— Exercise goal —
Count the lines in the entries below that contain the string "développement", treating uppercase and lowercase letters as different, and give only that number.
────────────────────
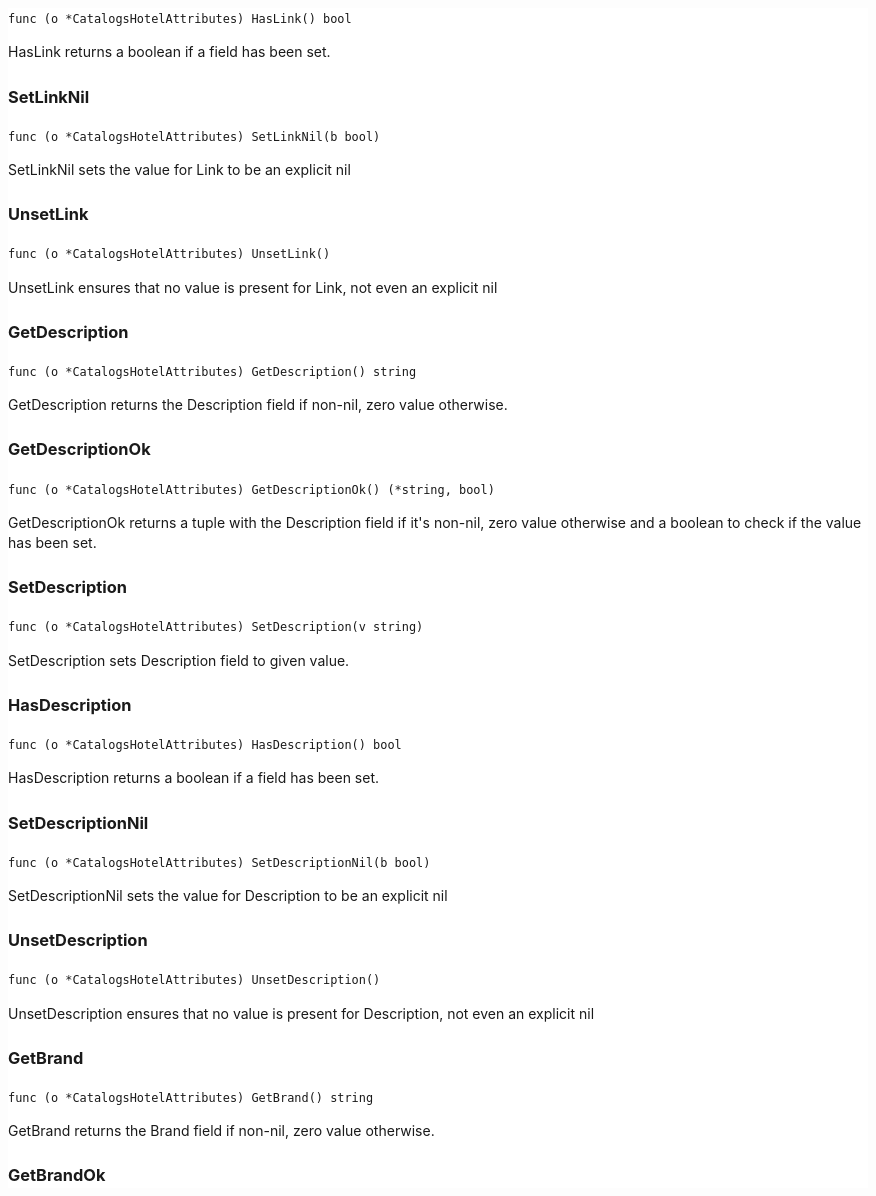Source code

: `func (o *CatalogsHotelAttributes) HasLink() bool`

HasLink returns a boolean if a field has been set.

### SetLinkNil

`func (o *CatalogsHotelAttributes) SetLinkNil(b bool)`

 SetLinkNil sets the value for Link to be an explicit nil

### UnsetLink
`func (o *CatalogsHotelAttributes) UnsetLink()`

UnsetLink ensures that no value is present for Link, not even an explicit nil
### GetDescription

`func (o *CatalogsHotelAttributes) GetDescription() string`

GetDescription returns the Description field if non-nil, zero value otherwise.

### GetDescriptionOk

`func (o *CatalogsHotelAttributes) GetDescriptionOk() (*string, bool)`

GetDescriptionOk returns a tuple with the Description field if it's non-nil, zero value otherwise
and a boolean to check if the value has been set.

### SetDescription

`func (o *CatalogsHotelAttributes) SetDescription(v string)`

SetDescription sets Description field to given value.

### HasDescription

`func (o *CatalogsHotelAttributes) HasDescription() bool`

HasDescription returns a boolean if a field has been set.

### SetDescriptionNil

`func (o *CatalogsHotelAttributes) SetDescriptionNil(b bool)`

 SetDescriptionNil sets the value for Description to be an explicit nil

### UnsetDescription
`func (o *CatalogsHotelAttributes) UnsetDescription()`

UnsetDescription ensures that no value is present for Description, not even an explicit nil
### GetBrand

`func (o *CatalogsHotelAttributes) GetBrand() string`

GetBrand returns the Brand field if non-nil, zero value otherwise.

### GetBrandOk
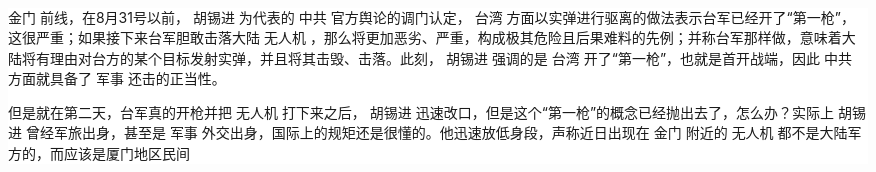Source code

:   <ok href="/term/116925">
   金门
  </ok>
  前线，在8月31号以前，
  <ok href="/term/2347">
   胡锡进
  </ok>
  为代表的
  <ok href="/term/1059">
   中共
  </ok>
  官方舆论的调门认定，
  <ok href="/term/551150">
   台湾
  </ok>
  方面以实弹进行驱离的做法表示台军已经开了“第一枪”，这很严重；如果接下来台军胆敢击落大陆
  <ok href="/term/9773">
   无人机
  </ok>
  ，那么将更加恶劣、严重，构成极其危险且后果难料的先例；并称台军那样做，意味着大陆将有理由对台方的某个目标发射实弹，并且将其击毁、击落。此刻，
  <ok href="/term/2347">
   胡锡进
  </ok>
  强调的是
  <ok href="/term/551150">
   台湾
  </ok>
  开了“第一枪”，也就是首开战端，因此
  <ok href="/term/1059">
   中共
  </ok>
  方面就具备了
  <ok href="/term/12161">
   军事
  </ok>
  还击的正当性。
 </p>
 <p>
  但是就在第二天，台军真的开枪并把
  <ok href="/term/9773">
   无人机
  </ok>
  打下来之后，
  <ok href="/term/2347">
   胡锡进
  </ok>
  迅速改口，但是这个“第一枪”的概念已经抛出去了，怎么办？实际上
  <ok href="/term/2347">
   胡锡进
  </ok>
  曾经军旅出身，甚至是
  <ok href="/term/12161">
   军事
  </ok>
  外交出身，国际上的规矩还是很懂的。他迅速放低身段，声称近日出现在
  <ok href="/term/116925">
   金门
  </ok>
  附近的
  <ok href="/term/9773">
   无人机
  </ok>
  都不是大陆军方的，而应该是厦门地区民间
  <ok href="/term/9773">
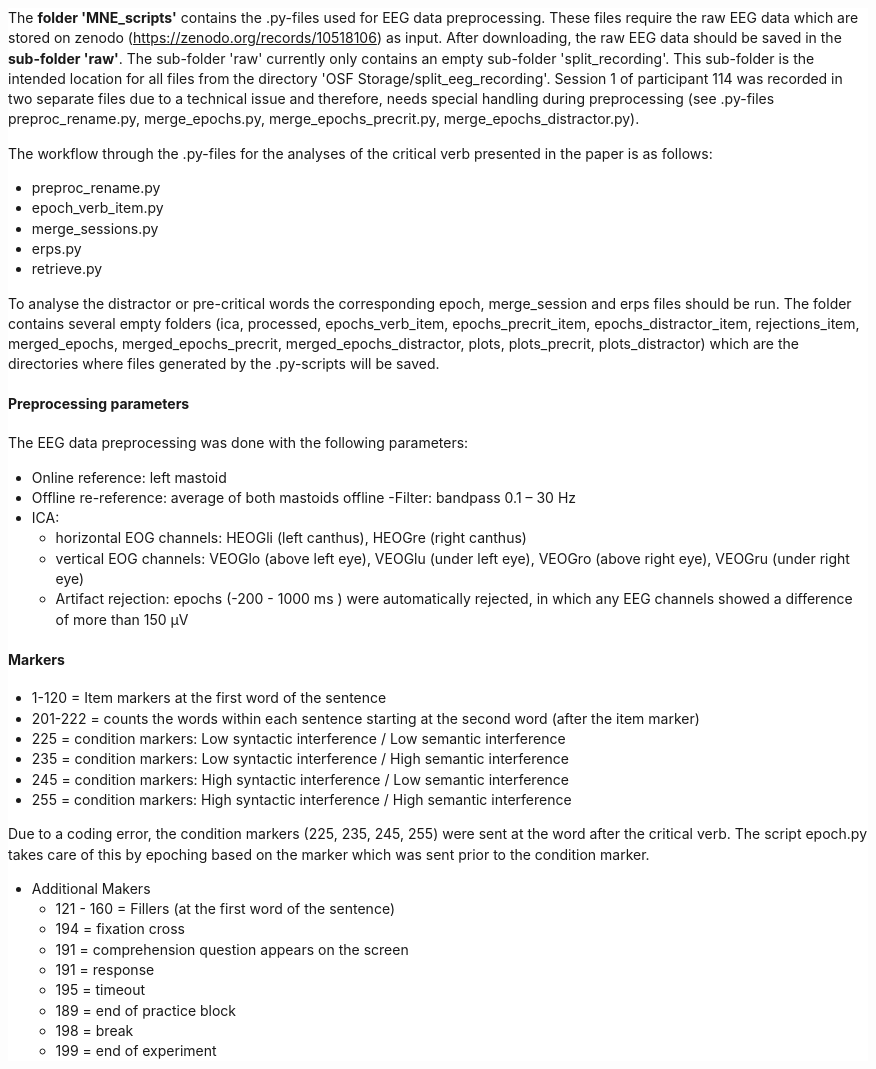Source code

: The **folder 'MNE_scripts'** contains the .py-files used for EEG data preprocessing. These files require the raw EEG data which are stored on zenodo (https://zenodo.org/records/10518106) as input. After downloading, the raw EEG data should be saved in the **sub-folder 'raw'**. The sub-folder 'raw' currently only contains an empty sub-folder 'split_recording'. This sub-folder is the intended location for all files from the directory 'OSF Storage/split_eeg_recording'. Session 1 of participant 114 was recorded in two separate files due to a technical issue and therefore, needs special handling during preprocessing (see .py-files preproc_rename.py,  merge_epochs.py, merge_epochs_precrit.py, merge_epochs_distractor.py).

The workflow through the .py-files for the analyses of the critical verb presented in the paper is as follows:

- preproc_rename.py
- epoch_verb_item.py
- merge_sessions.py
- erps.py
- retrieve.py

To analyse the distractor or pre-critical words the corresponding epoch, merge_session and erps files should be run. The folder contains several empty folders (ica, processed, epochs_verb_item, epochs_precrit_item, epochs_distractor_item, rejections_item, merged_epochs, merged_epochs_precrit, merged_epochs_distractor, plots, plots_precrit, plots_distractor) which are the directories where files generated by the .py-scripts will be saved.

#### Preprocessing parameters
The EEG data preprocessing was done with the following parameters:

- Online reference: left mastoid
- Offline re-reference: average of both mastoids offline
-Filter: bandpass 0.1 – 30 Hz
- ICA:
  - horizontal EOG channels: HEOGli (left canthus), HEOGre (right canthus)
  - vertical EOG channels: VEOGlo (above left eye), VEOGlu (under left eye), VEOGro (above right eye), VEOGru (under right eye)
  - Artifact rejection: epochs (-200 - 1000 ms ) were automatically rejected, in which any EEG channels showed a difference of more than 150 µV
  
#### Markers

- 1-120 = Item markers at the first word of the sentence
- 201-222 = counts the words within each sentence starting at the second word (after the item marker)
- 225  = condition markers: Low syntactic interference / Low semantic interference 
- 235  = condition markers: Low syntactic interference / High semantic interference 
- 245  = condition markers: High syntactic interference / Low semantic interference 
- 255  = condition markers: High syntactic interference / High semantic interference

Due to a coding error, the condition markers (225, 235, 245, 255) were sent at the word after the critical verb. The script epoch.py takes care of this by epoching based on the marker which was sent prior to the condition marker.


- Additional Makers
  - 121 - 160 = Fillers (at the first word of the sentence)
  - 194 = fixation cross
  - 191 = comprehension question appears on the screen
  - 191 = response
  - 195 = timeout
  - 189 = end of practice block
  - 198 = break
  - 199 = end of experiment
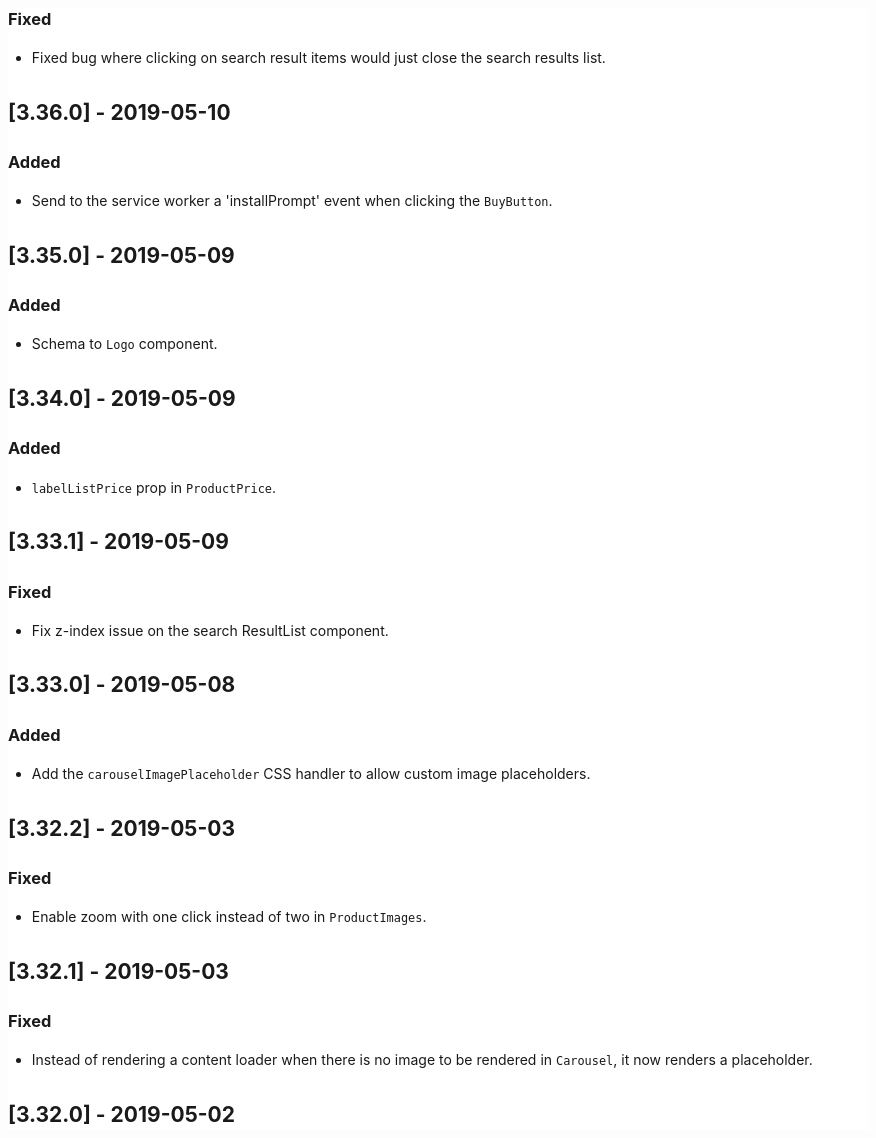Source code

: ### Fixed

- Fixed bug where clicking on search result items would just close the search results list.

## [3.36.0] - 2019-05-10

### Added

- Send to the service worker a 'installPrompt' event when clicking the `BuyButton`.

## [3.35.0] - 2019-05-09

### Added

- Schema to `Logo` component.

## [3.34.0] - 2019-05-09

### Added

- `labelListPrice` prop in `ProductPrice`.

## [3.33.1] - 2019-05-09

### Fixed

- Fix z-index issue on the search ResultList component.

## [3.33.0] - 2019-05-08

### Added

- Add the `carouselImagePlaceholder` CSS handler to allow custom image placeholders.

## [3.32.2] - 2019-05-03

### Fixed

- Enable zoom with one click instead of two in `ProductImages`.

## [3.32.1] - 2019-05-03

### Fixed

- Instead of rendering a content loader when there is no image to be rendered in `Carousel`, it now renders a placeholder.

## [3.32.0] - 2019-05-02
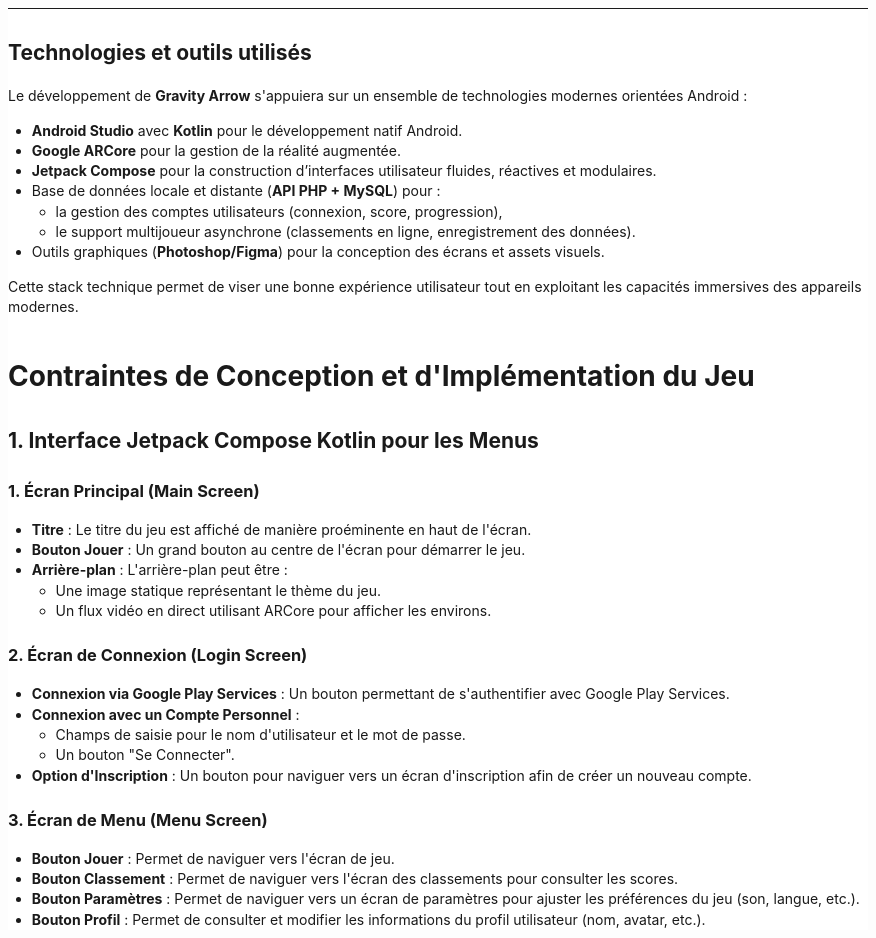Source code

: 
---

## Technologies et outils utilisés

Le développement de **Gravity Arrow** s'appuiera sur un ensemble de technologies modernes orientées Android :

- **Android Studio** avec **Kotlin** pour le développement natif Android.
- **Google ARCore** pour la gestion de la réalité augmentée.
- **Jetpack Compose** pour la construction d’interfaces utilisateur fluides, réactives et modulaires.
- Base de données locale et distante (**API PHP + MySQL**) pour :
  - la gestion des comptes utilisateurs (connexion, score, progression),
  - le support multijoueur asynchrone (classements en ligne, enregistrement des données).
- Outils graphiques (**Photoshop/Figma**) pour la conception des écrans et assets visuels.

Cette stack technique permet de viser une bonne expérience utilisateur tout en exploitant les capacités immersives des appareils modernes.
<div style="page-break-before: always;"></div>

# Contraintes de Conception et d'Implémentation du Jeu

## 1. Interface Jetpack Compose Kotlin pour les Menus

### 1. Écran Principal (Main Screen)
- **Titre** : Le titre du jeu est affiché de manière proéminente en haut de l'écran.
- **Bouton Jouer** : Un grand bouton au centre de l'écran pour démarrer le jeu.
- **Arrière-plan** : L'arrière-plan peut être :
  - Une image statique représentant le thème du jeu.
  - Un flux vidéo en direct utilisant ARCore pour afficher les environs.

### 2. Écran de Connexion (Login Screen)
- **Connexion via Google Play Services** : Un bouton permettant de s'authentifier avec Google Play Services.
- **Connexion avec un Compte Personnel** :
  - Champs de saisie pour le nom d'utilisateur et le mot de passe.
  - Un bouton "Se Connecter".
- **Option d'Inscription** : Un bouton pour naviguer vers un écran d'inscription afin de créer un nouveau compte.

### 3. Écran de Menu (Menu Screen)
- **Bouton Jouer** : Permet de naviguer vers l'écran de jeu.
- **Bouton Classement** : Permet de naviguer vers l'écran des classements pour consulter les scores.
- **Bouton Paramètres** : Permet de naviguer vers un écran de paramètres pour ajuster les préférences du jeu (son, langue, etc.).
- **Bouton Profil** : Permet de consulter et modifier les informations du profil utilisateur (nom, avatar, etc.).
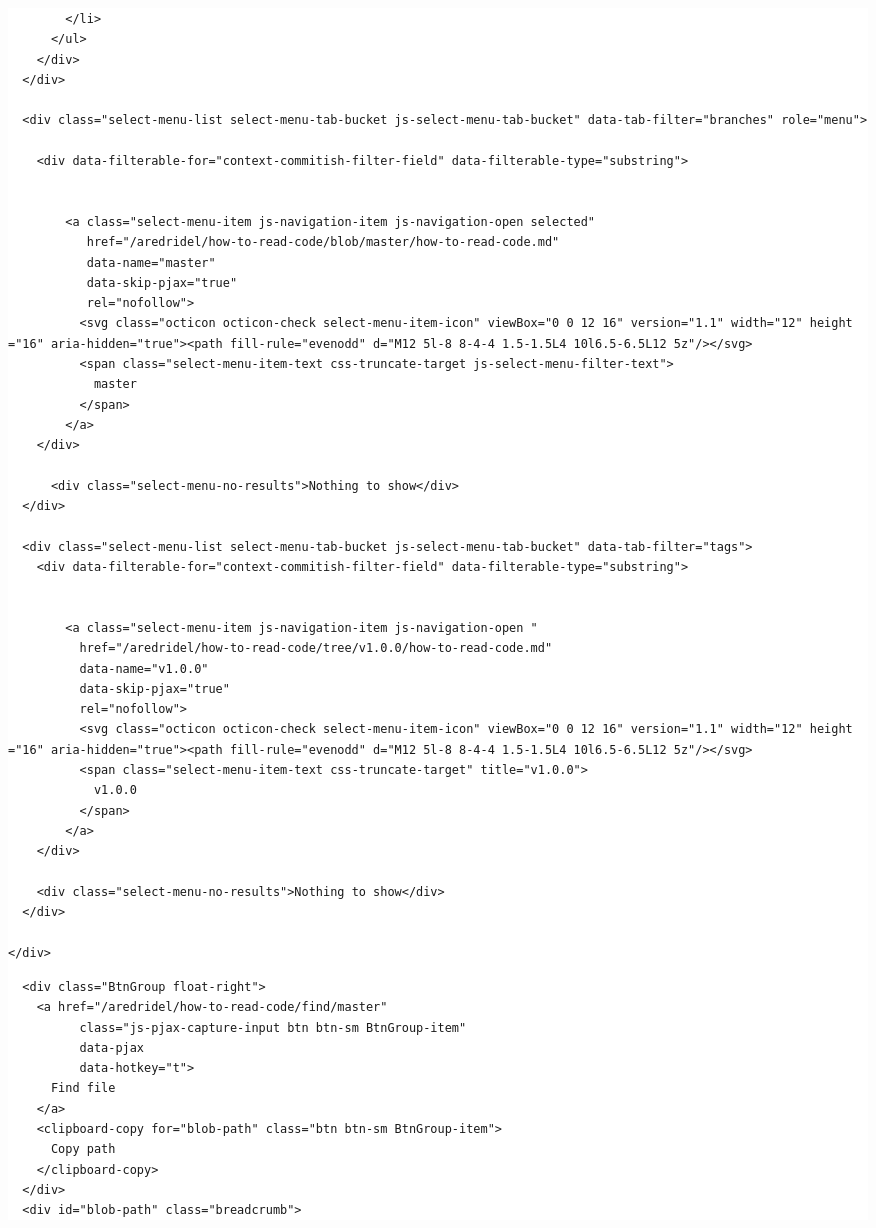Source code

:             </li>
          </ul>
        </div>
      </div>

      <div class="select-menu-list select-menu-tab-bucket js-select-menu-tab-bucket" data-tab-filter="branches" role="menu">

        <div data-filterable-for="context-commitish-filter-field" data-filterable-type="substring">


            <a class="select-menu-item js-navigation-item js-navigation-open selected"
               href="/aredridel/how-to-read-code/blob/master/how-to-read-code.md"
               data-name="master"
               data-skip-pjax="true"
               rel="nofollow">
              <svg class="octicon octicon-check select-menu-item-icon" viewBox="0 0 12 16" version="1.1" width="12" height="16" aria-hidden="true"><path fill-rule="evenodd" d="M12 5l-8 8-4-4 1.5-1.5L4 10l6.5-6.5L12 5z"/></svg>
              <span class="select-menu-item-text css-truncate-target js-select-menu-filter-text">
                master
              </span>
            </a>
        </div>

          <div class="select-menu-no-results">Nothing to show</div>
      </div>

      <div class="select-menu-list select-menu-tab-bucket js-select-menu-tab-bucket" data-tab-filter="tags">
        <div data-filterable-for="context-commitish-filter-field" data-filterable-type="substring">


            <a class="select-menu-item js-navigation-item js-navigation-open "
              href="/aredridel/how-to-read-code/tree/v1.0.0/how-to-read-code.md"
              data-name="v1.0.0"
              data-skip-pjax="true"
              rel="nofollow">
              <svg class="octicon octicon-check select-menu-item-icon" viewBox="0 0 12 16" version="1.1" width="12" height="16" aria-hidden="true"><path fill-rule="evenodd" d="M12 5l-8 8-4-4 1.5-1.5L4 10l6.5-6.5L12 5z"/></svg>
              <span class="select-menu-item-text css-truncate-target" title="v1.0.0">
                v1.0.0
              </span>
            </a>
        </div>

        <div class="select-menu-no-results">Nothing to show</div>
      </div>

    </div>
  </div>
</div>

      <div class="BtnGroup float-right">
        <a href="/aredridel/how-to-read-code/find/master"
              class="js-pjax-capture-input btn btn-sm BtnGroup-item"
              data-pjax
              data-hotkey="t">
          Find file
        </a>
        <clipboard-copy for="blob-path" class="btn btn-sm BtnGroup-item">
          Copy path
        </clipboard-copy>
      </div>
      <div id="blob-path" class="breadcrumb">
────────────────────
— Exercise solution —
2